What led the USPSTF to make a positive recommendation for aspirin use? The systematic review on which the recommendation is based incorporated new evidence from the past five years, and a meta-analysis of primary prevention trials showed that aspirin reduced the risk of nonfatal myocardial infarction by 22% and nonfatal stroke by 14%.2 The review of the effect of aspirin on cancer found that aspirin reduced mortality from colorectal cancer by 33% at 20 years and reduced the incidence of colorectal cancer by 40% beginning 10 to 19 years after initiation.3 Aspirin does have harms, however, increasing the risk of GI bleeding by 58% and the risk of intracranial hemorrhage by 27%.4 In absolute terms, use of aspirin would result in excess GI bleeding at a rate of 1.39 events per 1,000 person-years and hemorrhagic stroke at a rate of 0.32 events per 1,000 person-years.4 The USPSTF used the modeling study to help account for benefits from aspirin for prevention of CVD and colorectal cancer, as well as the complications from GI bleeding and intracranial hemorrhage.5
It may seem counterintuitive that the benefit of aspirin is larger in patients 50 to 59 years of age than in older patients.
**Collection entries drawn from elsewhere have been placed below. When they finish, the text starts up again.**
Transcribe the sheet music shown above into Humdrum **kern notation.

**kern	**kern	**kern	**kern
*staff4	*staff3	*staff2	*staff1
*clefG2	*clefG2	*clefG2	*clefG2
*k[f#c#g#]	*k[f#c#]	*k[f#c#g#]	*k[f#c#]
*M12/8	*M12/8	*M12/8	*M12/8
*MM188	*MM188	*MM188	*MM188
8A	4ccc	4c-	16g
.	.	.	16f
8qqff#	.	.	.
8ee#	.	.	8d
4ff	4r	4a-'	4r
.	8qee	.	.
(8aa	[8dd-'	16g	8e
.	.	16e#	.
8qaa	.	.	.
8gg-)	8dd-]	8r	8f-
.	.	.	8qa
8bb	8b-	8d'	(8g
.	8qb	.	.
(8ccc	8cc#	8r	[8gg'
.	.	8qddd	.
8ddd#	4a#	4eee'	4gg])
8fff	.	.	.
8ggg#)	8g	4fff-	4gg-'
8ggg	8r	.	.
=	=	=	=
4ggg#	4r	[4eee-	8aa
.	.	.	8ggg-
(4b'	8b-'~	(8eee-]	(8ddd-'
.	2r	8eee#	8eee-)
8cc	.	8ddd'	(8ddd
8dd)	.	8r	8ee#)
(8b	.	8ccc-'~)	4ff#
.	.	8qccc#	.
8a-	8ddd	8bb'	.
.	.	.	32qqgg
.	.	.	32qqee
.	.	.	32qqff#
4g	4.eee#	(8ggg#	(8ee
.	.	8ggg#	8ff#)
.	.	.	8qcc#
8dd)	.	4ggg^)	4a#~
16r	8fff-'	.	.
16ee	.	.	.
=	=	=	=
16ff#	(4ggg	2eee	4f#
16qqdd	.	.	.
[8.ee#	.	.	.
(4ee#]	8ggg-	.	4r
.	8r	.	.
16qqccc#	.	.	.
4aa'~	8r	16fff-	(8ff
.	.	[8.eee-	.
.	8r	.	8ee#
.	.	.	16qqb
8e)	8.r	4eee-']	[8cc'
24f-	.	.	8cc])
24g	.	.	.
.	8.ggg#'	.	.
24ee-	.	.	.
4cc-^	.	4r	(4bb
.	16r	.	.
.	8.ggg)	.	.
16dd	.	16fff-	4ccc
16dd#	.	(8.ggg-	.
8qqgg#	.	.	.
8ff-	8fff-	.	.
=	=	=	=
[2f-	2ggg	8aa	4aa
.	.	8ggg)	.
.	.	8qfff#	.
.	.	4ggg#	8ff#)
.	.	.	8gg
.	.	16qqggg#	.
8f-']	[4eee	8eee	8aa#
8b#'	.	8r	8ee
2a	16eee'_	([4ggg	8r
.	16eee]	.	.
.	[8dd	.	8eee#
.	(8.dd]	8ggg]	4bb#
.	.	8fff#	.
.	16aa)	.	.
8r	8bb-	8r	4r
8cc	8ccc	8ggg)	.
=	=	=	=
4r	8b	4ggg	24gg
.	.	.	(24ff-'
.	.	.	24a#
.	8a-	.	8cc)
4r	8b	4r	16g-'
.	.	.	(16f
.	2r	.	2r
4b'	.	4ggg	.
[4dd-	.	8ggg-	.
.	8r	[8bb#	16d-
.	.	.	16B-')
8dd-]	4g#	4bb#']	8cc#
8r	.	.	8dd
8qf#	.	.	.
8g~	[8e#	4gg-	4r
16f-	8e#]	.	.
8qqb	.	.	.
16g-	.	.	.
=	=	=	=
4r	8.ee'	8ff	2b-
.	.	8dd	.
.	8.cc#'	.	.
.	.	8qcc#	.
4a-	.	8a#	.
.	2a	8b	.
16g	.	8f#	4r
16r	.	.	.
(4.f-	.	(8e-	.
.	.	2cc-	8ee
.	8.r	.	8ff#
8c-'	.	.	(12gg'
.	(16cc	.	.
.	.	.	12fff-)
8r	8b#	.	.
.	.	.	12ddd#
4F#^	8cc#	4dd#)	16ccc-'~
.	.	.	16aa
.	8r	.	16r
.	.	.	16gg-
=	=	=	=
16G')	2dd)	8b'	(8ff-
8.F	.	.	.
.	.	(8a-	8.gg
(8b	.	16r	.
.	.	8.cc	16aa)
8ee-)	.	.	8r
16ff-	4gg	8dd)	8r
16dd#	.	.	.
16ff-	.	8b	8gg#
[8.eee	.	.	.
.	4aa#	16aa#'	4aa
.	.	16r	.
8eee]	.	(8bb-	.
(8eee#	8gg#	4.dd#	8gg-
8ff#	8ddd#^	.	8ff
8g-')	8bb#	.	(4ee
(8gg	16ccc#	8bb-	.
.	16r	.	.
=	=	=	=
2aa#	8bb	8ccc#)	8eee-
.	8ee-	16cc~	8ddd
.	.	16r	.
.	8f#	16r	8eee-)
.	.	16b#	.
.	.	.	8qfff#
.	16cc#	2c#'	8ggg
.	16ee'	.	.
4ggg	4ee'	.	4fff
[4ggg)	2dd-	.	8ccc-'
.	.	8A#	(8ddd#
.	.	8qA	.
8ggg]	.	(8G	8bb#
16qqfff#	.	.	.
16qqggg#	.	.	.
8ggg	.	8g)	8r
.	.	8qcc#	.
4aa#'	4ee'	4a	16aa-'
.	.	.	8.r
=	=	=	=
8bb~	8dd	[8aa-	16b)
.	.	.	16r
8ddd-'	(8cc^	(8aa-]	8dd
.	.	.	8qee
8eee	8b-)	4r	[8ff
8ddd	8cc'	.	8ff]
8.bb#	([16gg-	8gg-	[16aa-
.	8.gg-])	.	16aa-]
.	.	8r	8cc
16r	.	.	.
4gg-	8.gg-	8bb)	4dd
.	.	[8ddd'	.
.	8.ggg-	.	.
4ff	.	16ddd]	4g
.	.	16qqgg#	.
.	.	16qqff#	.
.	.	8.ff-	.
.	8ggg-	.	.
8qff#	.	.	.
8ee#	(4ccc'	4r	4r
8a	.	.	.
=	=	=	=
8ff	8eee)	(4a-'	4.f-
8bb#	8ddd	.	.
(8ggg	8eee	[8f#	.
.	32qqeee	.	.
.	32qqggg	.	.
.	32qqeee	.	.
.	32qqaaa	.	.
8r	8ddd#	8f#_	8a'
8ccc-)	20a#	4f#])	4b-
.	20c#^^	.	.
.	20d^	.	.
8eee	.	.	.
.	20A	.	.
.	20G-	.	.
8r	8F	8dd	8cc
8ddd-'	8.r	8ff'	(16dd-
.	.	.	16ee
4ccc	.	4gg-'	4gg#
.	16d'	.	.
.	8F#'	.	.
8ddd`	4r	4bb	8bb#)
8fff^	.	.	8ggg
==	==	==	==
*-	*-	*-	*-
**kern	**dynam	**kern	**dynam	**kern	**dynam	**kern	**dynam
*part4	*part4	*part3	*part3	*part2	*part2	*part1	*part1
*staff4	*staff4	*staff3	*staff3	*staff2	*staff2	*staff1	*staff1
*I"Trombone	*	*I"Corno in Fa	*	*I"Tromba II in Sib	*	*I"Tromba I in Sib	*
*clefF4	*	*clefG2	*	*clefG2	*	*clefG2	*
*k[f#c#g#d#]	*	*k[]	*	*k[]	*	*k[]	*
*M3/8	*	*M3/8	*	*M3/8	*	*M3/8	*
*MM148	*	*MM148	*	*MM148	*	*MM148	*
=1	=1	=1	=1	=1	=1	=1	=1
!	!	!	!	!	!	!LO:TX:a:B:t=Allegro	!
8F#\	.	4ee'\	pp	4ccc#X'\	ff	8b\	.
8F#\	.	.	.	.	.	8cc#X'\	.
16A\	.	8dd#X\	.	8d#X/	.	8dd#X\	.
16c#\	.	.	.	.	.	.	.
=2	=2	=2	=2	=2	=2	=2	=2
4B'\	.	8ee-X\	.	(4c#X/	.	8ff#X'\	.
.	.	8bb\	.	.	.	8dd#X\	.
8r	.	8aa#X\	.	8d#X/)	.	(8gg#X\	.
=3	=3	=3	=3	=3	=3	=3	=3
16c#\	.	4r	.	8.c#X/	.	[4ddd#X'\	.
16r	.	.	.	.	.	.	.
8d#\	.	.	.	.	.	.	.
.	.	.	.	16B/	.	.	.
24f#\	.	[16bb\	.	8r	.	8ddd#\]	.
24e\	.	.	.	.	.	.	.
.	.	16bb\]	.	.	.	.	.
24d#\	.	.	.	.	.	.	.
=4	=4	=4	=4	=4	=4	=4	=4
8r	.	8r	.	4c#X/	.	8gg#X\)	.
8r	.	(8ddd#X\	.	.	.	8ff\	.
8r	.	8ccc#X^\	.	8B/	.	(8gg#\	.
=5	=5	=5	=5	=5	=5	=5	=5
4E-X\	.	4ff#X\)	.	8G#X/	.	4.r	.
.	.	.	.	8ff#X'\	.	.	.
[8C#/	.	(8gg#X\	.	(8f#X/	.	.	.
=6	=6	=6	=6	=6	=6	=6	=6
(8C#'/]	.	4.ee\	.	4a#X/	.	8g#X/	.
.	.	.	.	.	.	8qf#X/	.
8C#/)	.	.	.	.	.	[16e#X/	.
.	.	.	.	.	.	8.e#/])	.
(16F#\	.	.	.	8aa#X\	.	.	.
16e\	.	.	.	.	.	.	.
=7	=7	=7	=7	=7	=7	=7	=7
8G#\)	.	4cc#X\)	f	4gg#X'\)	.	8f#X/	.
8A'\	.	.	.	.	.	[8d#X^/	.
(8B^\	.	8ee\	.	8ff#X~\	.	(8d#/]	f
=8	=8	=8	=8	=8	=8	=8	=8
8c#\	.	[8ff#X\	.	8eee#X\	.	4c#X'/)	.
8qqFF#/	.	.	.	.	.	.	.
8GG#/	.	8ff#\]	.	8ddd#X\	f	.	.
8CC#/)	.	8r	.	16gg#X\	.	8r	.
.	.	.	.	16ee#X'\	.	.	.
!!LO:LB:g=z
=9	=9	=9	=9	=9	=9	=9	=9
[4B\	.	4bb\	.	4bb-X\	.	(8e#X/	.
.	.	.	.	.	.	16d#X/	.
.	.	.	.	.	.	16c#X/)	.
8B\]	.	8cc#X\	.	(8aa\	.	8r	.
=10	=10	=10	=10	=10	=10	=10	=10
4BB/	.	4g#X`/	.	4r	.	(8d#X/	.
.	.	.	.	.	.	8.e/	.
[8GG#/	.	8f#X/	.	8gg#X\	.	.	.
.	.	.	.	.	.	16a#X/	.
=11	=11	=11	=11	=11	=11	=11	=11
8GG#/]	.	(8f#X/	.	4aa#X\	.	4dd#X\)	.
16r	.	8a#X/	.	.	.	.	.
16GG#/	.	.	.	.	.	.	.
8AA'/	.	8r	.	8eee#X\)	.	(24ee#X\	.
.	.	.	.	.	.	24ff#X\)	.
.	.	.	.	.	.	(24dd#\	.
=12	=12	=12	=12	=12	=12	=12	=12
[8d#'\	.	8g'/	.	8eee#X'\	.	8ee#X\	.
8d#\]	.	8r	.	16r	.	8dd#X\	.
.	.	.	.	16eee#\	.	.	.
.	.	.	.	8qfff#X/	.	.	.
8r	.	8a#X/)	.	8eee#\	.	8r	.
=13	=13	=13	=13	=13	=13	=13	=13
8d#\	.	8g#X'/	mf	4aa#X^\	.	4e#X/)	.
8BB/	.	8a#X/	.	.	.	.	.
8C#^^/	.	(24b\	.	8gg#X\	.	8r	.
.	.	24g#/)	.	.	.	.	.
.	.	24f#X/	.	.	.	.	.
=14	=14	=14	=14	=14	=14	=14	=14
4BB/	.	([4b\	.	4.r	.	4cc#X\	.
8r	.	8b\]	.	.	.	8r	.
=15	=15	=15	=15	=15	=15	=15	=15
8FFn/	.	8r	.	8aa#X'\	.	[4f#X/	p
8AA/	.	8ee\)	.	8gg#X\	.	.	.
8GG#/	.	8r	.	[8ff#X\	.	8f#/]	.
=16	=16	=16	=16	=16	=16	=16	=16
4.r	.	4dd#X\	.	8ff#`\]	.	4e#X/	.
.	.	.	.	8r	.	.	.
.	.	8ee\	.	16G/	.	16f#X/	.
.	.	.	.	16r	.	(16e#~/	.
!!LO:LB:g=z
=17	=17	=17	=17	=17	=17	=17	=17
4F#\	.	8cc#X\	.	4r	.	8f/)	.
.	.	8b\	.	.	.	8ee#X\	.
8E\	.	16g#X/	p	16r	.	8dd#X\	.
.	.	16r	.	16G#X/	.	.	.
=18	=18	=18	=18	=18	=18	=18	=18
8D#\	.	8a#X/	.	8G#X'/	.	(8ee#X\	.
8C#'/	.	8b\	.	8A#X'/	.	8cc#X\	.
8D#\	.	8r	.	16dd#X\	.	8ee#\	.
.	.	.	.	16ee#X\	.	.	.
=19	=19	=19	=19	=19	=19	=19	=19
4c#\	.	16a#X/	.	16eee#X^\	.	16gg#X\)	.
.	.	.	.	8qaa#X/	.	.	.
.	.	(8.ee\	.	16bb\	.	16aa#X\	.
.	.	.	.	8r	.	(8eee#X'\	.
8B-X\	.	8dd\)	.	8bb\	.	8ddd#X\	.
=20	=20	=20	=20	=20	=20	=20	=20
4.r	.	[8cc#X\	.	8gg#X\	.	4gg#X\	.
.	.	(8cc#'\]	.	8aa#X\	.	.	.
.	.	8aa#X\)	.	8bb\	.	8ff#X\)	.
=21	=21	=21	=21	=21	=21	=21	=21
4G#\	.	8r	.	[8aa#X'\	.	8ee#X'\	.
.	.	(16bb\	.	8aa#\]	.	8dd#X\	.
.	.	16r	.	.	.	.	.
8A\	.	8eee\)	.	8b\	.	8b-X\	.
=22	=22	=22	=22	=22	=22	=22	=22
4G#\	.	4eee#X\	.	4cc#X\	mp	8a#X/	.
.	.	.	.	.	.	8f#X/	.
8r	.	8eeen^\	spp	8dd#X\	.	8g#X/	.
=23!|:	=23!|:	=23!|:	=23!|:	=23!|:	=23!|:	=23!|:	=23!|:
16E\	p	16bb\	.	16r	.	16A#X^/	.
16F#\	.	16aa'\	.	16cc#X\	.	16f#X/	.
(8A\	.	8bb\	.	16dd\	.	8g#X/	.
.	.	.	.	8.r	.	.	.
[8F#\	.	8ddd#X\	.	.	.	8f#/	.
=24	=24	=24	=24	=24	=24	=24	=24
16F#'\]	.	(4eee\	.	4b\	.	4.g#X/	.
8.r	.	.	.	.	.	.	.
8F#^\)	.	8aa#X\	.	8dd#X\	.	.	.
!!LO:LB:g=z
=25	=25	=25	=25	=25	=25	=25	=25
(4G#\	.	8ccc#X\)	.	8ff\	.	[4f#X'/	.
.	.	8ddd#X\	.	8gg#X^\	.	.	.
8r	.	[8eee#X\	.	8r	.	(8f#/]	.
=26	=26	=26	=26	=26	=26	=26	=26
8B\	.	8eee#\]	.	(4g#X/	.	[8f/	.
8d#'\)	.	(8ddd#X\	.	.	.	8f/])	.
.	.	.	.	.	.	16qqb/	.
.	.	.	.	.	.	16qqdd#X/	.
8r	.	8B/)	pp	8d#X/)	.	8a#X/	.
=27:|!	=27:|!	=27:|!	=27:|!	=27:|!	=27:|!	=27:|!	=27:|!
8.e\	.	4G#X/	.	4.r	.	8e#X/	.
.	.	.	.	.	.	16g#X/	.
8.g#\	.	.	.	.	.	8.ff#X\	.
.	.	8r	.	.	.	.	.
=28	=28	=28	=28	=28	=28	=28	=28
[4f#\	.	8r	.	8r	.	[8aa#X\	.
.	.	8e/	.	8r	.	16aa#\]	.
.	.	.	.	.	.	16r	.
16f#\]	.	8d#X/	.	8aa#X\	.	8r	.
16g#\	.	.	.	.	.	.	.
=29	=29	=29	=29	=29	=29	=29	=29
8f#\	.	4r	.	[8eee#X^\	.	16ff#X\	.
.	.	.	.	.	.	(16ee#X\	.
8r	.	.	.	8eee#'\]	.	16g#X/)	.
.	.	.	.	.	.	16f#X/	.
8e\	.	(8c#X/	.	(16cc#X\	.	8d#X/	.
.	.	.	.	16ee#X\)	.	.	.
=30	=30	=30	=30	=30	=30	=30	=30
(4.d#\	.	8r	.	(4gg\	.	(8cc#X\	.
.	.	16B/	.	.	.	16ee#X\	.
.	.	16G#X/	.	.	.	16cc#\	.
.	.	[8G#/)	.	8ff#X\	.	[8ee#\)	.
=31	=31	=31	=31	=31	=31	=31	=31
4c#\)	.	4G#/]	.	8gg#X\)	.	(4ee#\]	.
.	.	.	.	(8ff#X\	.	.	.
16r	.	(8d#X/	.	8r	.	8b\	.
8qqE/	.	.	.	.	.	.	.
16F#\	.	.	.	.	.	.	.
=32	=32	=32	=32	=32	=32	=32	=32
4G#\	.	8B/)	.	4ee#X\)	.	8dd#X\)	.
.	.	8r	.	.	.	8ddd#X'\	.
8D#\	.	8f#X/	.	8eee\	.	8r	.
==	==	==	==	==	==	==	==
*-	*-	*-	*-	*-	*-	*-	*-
Although older persons are at higher risk of CVD than younger persons and may have greater potential benefit, they are also at greater risk of bleeding complications. In addition, the benefit from colorectal cancer prevention appears to require aspirin use for five to 10 years and is observed only after 10 to 20 years of aspirin use. Thus, persons 60 to 69 years of age are less likely to benefit from colorectal cancer prevention than younger persons.
Although the USPSTF review was comprehensive and suggests that aspirin has a role in prevention of CVD and colorectal cancer in persons with elevated risk of CVD, many questions remain. Fortunately, a number of ongoing trials and collaborations should provide additional evidence over the next few years to further inform the decision about who should take aspirin, for how long, at what dose, and at what age.6
The author was a member of the USPSTF when the recommendation on aspirin was developed. The views expressed are those of the author and do not necessarily reflect the views of the USPSTF, the Department of Veterans Affairs, or the U.S. government.